The DSA has been prepared jointly by World Bank and IMF staffs. The fiscal year for Senegal is January 1 to December 31.
See Senegal: Enhanced Initiative for HIPC-Completion Point Document (Country Report 04/130 or IDA/R2004-0065).
MDRI debt relief from the IMF became effective January 5, 2006, providing stock relief on debt disbursed before end-2004 and still outstanding at end-2005. IDA and the AfDF started providing debt relief in July 2006. The eligible debt covers IDA credits disbursed before end-2003 and AfDF credits disbursed before end-2004 that were still outstanding at the time of qualification.
Public domestic debt comprises central government debt. Debt issued in the WAEMU is included in domestic debt.
The quality of policies and institutions is measured by the World Bank’s Country Policy and Institutional Assessment (CPIA).
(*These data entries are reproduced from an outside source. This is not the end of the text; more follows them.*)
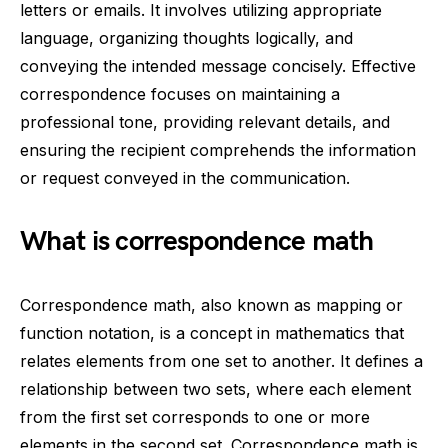
letters or emails. It involves utilizing appropriate
language, organizing thoughts logically, and
conveying the intended message concisely. Effective
correspondence focuses on maintaining a
professional tone, providing relevant details, and
ensuring the recipient comprehends the information
or request conveyed in the communication.
What is correspondence math
Correspondence math, also known as mapping or
function notation, is a concept in mathematics that
relates elements from one set to another. It defines a
relationship between two sets, where each element
from the first set corresponds to one or more
elements in the second set. Correspondence math is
An average of the most recent three-years’ ratings is applied in the analysis. The indicative external debt burden thresholds for Senegal are: (i) an NPV of external PPG debt-to-GDP ratio of 40 percent; (ii) an NPV of external PPG debt-to-exports ratio of 150 percent; (iii) an NPV of external PPG debt-to-revenue ratio of 250 percent; (iv) an external PPG debt service-to-exports ratio of 20 percent; and (v) an external medium- and long-term PPG debt service-to-revenue ratio of 30 percent.
Much of the projected current account deficit is financed through FDI inflows. However, non-FDI factors such as weak export growth and higher oil prices create a balance of payments gap, which is assumed to be financed by both public and private sector borrowing.
Senegal’s real GDP growth dropped by almost 3 percentage points in 2006 (from 5.3 percent in 2005 to 2.3 percent in 2006), mainly due to difficulties faced by ICS.